Belowground ecosystem processes in tropical dry forests are sensitive to intra- and inter-annual variation in precipitation (Rohr et al 2013). For example, decomposition of leaf litter is controlled by the timing and magnitude of precipitation events (Anaya et al 2012), and annual decay rate constants increase with precipitation across SDTF (Campo and Merino 2016). Similarly, mineralization of N and P are strongly tied to rainfall patterns. Soil microbial biomass, carbon pools and the biomass C:N ratio are higher during the dry season and in drier vs. wetter sites (Singh et al 1989, Anaya et al 2007, Bejarano et al 2014). The onset of the rainy season is accompanied by a rapid increase in nutrient mineralization rates and triggers immobilization of N and P into microbial biomass (Singh et al 1989, Campo et al 1998, Austin et al 2004). In addition, the lack of rain during the dry season and during drought lowers soil respiration rates in dry tropical forests (Adachi et al 2009, Wood and Silver 2012), decoupling the positive correlation between soil temperature and respiration (Wood et al 2013).

The slower turnover of labile carbon and nutrient pools in drier forests may contribute to the negative relationship between soil carbon sequestration and mean annual precipitation across Mexican tropical dry forests (Campo and Merino 2016).

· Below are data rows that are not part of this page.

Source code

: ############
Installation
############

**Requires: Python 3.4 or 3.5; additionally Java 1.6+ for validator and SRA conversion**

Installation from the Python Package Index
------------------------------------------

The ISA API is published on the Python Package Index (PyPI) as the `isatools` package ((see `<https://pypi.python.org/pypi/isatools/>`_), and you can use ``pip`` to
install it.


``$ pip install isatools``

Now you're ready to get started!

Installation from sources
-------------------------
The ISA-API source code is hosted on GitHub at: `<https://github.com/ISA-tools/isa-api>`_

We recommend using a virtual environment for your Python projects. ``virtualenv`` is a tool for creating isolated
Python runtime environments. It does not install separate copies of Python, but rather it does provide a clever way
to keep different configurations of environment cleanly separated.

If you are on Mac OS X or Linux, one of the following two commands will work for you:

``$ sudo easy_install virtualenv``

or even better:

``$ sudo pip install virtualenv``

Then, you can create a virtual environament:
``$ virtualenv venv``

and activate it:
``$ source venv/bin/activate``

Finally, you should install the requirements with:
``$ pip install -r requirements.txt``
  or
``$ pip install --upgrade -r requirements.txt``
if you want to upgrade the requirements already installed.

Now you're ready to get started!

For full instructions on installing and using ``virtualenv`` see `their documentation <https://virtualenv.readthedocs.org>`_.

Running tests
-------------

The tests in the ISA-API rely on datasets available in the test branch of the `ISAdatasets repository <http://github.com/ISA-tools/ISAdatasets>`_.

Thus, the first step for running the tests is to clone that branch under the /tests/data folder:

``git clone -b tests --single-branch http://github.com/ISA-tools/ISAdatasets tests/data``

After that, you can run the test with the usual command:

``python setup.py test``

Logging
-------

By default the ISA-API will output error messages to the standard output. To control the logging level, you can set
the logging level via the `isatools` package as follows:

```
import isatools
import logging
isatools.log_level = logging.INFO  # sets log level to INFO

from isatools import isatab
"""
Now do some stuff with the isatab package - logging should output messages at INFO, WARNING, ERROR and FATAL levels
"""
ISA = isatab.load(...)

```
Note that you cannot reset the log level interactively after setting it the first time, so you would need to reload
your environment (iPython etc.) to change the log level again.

At broader spatial scales, however, the relationship between soil organic carbon and aridity is hump-shaped (Delgado-Baquerizo et al 2013), suggesting that extremely dry conditions may have a negative impact on ecosystem carbon storage via decreases in carbon inputs from plant productivity or via physical processes such as erosion and fire. Similarly, the relationship between soil moisture and respiration may also be hump-shaped moving from dry to wet forests (Orchard and Cook 1983, Wood and Silver 2012), as carbon mineralization is limited by water in dry soils and oxygen in inundated soils. Therefore, the effects of shifting rainfall patterns in tropical dry forests are likely to have complex effects on belowground carbon storage, which ultimately depend on feedbacks among historical precipitation regimes, plant responses to drought, and microbial biomass growth and substrate use efficiency.